Toelating tot schuldsaneringsregeling afgewezen wegens niet te goeder trouw ontstaan schulden

In deze zaak heeft het Gerechtshof 's-Hertogenbosch op 23 juli 2015 uitspraak gedaan in hoger beroep over de aanvraag van een vrouw, hierna te noemen [appellante], voor toelating tot de schuldsaneringsregeling. De rechtbank Limburg had eerder, op 9 juni 2015, haar verzoek afgewezen. Het hof verwijst naar dit vonnis en behandelt de zaak verder. De appellante heeft in haar beroepschrift verzocht het vonnis te vernietigen en alsnog de schuldsaneringsregeling toe te passen. Tijdens de mondelinge behandeling op 15 juli 2015 is zij gehoord, bijgestaan door haar advocaat, mr. J.F.E. Kikken.

De beoordeling van het hof richt zich op de vraag of de schulden van de appellante te goeder trouw zijn ontstaan. De appellante heeft een totale schuldenlast van € 64.108,72, waarvan een aanzienlijk deel is ontstaan door onverzekerd rijden en de daaruit voortvloeiende boetes.

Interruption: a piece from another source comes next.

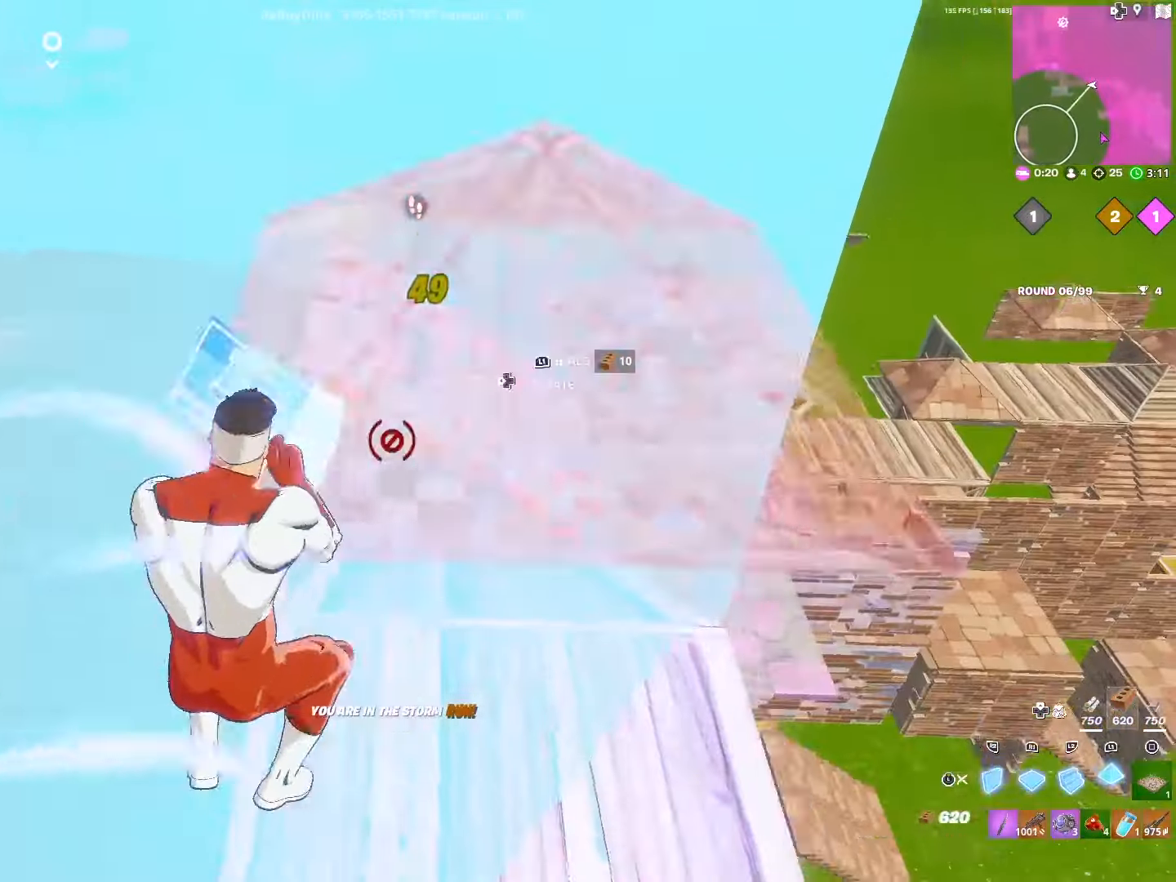
{"buttons": ["DPAD_RIGHT"], "left_stick": "up", "right_stick": "down", "events": [[184, "R2", "down"], [217, "right_stick", "up"], [234, "L1", "up"], [350, "L3", "down"], [350, "R2", "up"], [367, "right_stick", "center"], [434, "right_stick", "down"], [467, "DPAD_RIGHT", "down"], [467, "L3", "up"]]}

De rechtbank had overwogen dat niet voldoende aannemelijk was dat de appellante de verplichtingen uit de schuldsaneringsregeling naar behoren zou nakomen. Het hof heeft deze overwegingen bevestigd en geconcludeerd dat de schulden niet te goeder trouw zijn ontstaan, aangezien de meeste schulden binnen de vijf jaar voor de aanvraag zijn ontstaan en de appellante geen medische stukken heeft overgelegd die haar psychische problemen in die periode onderbouwen.

Het hof heeft vastgesteld dat de appellante niet voldoet aan de vereisten van artikel 288 van de Faillissementswet, die onder andere vereisen dat de schuldenaar te goeder trouw is geweest ten aanzien van het ontstaan van de schulden. Gezien de aard van de schulden en het gebrek aan bewijs van haar psychische toestand in de relevante periode, heeft het hof besloten het vonnis van de rechtbank te bekrachtigen. De uitspraak van het hof is openbaar uitgesproken op 23 juli 2015.

Uitspraak

GERECHTSHOF ’s-HERTOGENBOSCH

Afdeling civiel recht
Uitspraak : 23 juli 2015
Zaaknummer : HR 200.171.638/01
Zaaknummer eerste aanleg : 203799 FT-RK 15/422
in de zaak in hoger beroep van:
[de vrouw],
wonende te [woonplaats] ,
appellante,
hierna te noemen: [appellante] ,
advocaat: mr. J.F.E. Kikken.

1.Het geding in eerste aanleg

Het hof verwijst naar het vonnis van de rechtbank Limburg, zittingsplaats Maastricht, van 9 juni 2015.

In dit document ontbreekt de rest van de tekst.